*** Begin section ***

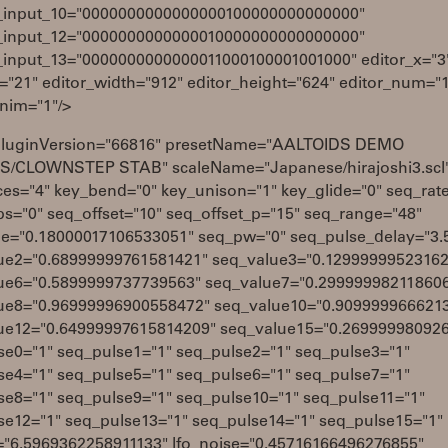
_input_10="0000000000000000100000000000000"
_input_12="0000000000000010000000000000000"
_input_13="0000000000000011000100001001000" editor_x="3
="21" editor_width="912" editor_height="624" editor_num="
anim="1"/>
pluginVersion="66816" presetName="AALTOIDS DEMO
/CLOWNSTEP STAB" scaleName="Japanese/hirajoshi3.scl
ces="4" key_bend="0" key_unison="1" key_glide="0" seq_rat
ps="0" seq_offset="10" seq_offset_p="15" seq_range="48"
de="0.18000017106533051" seq_pw="0" seq_pulse_delay="3.
ue2="0.68999999761581421" seq_value3="0.1299999952316
ue6="0.5899999737739563" seq_value7="0.29999998211860
ue8="0.96999996900558472" seq_value10="0.909999966621
ue12="0.64999997615814209" seq_value15="0.26999998092
se0="1" seq_pulse1="1" seq_pulse2="1" seq_pulse3="1"
se4="1" seq_pulse5="1" seq_pulse6="1" seq_pulse7="1"
se8="1" seq_pulse9="1" seq_pulse10="1" seq_pulse11="1"
se12="1" seq_pulse13="1" seq_pulse14="1" seq_pulse15="1"
q="6.5969362258911133" lfo_noise="0.45716166496276855"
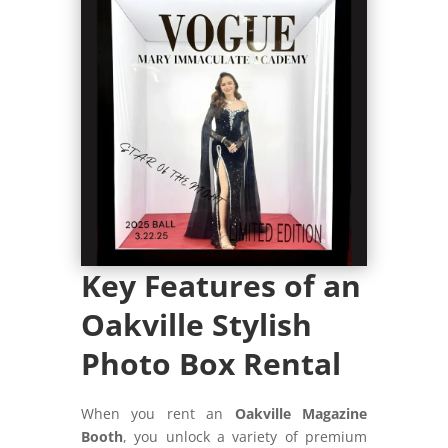
Key Features of an
Oakville Stylish
Photo Box Rental
When you rent an
Oakville Magazine
Booth
, you unlock a variety of premium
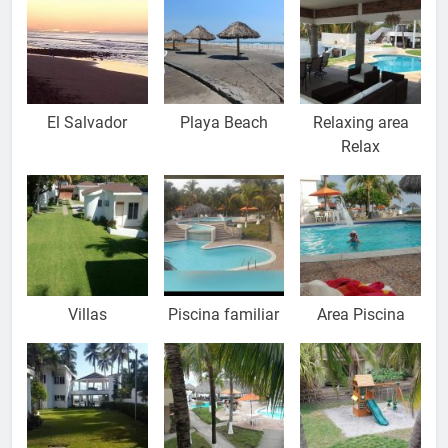
El Salvador
Playa Beach
Relaxing area
Relax
Villas
Piscina familiar
Area Piscina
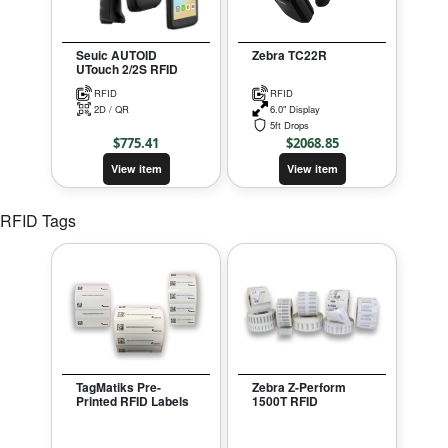
Seuic AUTOID
Zebra TC22R
UTouch 2/2S RFID
RFID
RFID
2D / QR
6.0" Display
5ft Drops
$
775.41
$
2068.85
View item
View item
RFID Tags
TagMatiks Pre-
Zebra Z-Perform
Printed RFID Labels
1500T RFID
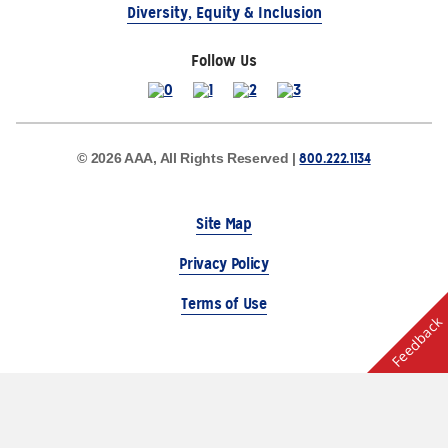
Diversity, Equity & Inclusion
Follow Us
800.222.1134
© 2026 AAA, All Rights Reserved |
Site Map
Privacy Policy
Terms of Use
Feedback
The Auto Club Group Serves AAA Members & Residents
of Michigan.
Choose Another State or Region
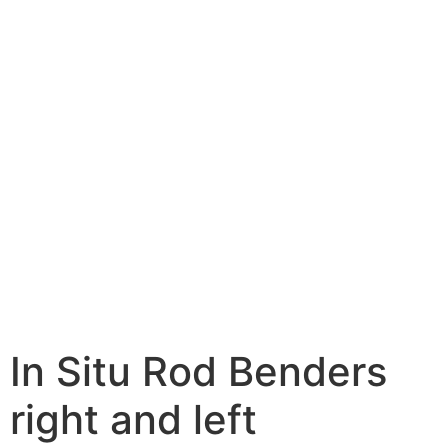
In Situ Rod Benders
right and left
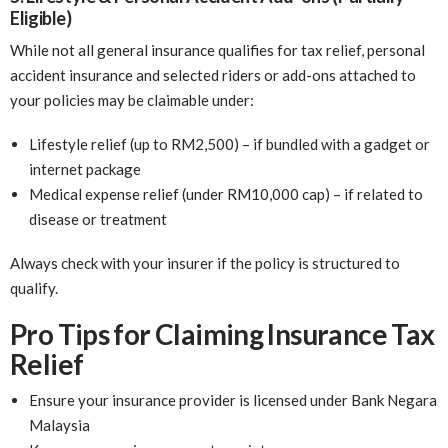
Eligible)
While not all general insurance qualifies for tax relief, personal
accident insurance and selected riders or add-ons attached to
your policies may be claimable under:
Lifestyle relief (up to RM2,500) – if bundled with a gadget or
internet package
Medical expense relief (under RM10,000 cap) – if related to
disease or treatment
Always check with your insurer if the policy is structured to
qualify.
Pro Tips for Claiming Insurance Tax
Relief
Ensure your insurance provider is licensed under Bank Negara
Malaysia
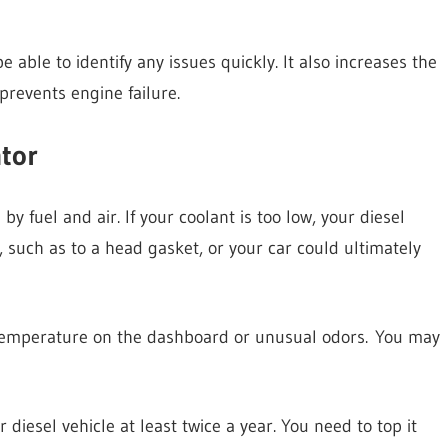
 able to identify any issues quickly. It also increases the
 prevents engine failure.
tor
by fuel and air. If your coolant is too low, your diesel
 such as to a head gasket, or your car could ultimately
h temperature on the dashboard or unusual odors. You may
diesel vehicle at least twice a year. You need to top it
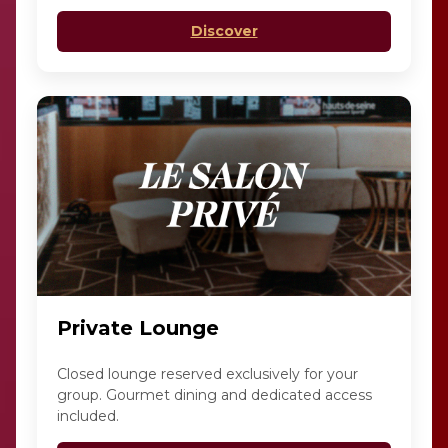
Discover
Private Lounge
Closed lounge reserved exclusively for your
group. Gourmet dining and dedicated access
included.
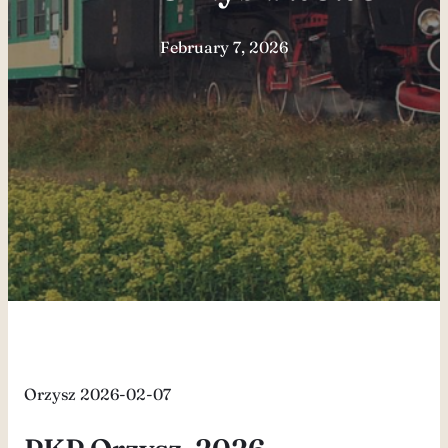
February 7, 2026
Orzysz 2026-02-07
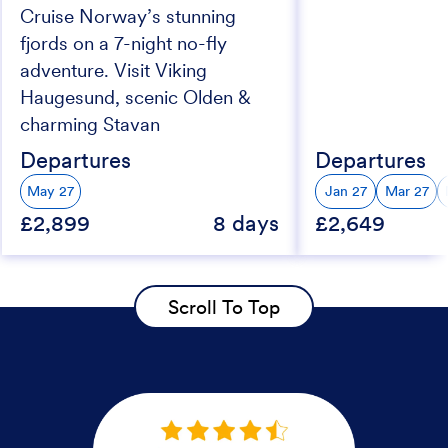
Cruise Norway’s stunning
fjords on a 7-night no-fly
adventure. Visit Viking
Haugesund, scenic Olden &
charming Stavan
Departures
Departures
May 27
Jan 27
Mar 27
£2,899
8 days
£2,649
Scroll To Top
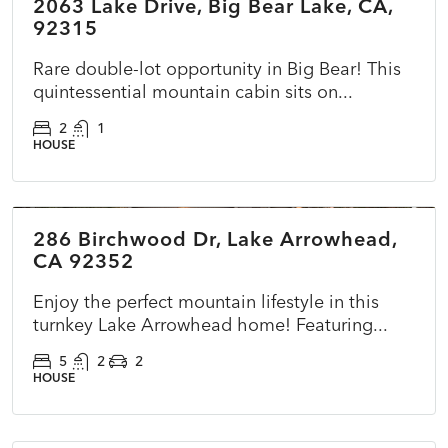
2063 Lake Drive, Big Bear Lake, CA,
ACTIVE
NEW
92315
Rare double-lot opportunity in Big Bear! This
quintessential mountain cabin sits on...
2
1
HOUSE
$725,000
286 Birchwood Dr, Lake Arrowhead,
ACTIVE
NEW
CA 92352
Enjoy the perfect mountain lifestyle in this
turnkey Lake Arrowhead home! Featuring...
5
2
2
HOUSE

*** End section ***

YOUR GOAL :: Reproduce the text of all the rows above word for word, without the pictures.

EXPECTED OUTPUT ::
_input_10="0000000000000000100000000000000"
_input_12="0000000000000010000000000000000"
_input_13="0000000000000011000100001001000" editor_x="3
="21" editor_width="912" editor_height="624" editor_num="
anim="1"/>
pluginVersion="66816" presetName="AALTOIDS DEMO
/CLOWNSTEP STAB" scaleName="Japanese/hirajoshi3.scl
ces="4" key_bend="0" key_unison="1" key_glide="0" seq_rat
ps="0" seq_offset="10" seq_offset_p="15" seq_range="48"
de="0.18000017106533051" seq_pw="0" seq_pulse_delay="3.
ue2="0.68999999761581421" seq_value3="0.1299999952316
ue6="0.5899999737739563" seq_value7="0.29999998211860
ue8="0.96999996900558472" seq_value10="0.909999966621
ue12="0.64999997615814209" seq_value15="0.26999998092
se0="1" seq_pulse1="1" seq_pulse2="1" seq_pulse3="1"
se4="1" seq_pulse5="1" seq_pulse6="1" seq_pulse7="1"
se8="1" seq_pulse9="1" seq_pulse10="1" seq_pulse11="1"
se12="1" seq_pulse13="1" seq_pulse14="1" seq_pulse15="1"
q="6.5969362258911133" lfo_noise="0.45716166496276855"
Key Features of an
Oakville Stylish
Photo Box Rental
When you rent an
Oakville Magazine
Booth
, you unlock a variety of premium
El Salvador
Playa Beach
Relaxing area
Relax
Villas
Piscina familiar
Area Piscina
Seuic AUTOID
Zebra TC22R
UTouch 2/2S RFID
RFID
RFID
2D / QR
6.0" Display
5ft Drops
$
775.41
$
2068.85
View item
View item
RFID Tags
TagMatiks Pre-
Zebra Z-Perform
Printed RFID Labels
1500T RFID
Diversity, Equity & Inclusion
Follow Us
800.222.1134
© 2026 AAA, All Rights Reserved |
Site Map
Privacy Policy
Terms of Use
Feedback
The Auto Club Group Serves AAA Members & Residents
of Michigan.
Choose Another State or Region
In Situ Rod Benders
right and left
Eligible)
While not all general insurance qualifies for tax relief, personal
accident insurance and selected riders or add-ons attached to
your policies may be claimable under:
Lifestyle relief (up to RM2,500) – if bundled with a gadget or
internet package
Medical expense relief (under RM10,000 cap) – if related to
disease or treatment
Always check with your insurer if the policy is structured to
qualify.
Pro Tips for Claiming Insurance Tax
Relief
Ensure your insurance provider is licensed under Bank Negara
Malaysia
 able to identify any issues quickly. It also increases the
 prevents engine failure.
tor
by fuel and air. If your coolant is too low, your diesel
 such as to a head gasket, or your car could ultimately
h temperature on the dashboard or unusual odors. You may
diesel vehicle at least twice a year. You need to top it
Discover
Private Lounge
Closed lounge reserved exclusively for your
group. Gourmet dining and dedicated access
included.
February 7, 2026
Orzysz 2026-02-07
Cruise Norway’s stunning
fjords on a 7-night no-fly
adventure. Visit Viking
Haugesund, scenic Olden &
charming Stavan
Departures
Departures
May 27
Jan 27
Mar 27
£2,899
8 days
£2,649
Scroll To Top
2063 Lake Drive, Big Bear Lake, CA,
ACTIVE
NEW
92315
Rare double-lot opportunity in Big Bear! This
quintessential mountain cabin sits on...
2
1
HOUSE
$725,000
286 Birchwood Dr, Lake Arrowhead,
ACTIVE
NEW
CA 92352
Enjoy the perfect mountain lifestyle in this
turnkey Lake Arrowhead home! Featuring...
5
2
2
HOUSE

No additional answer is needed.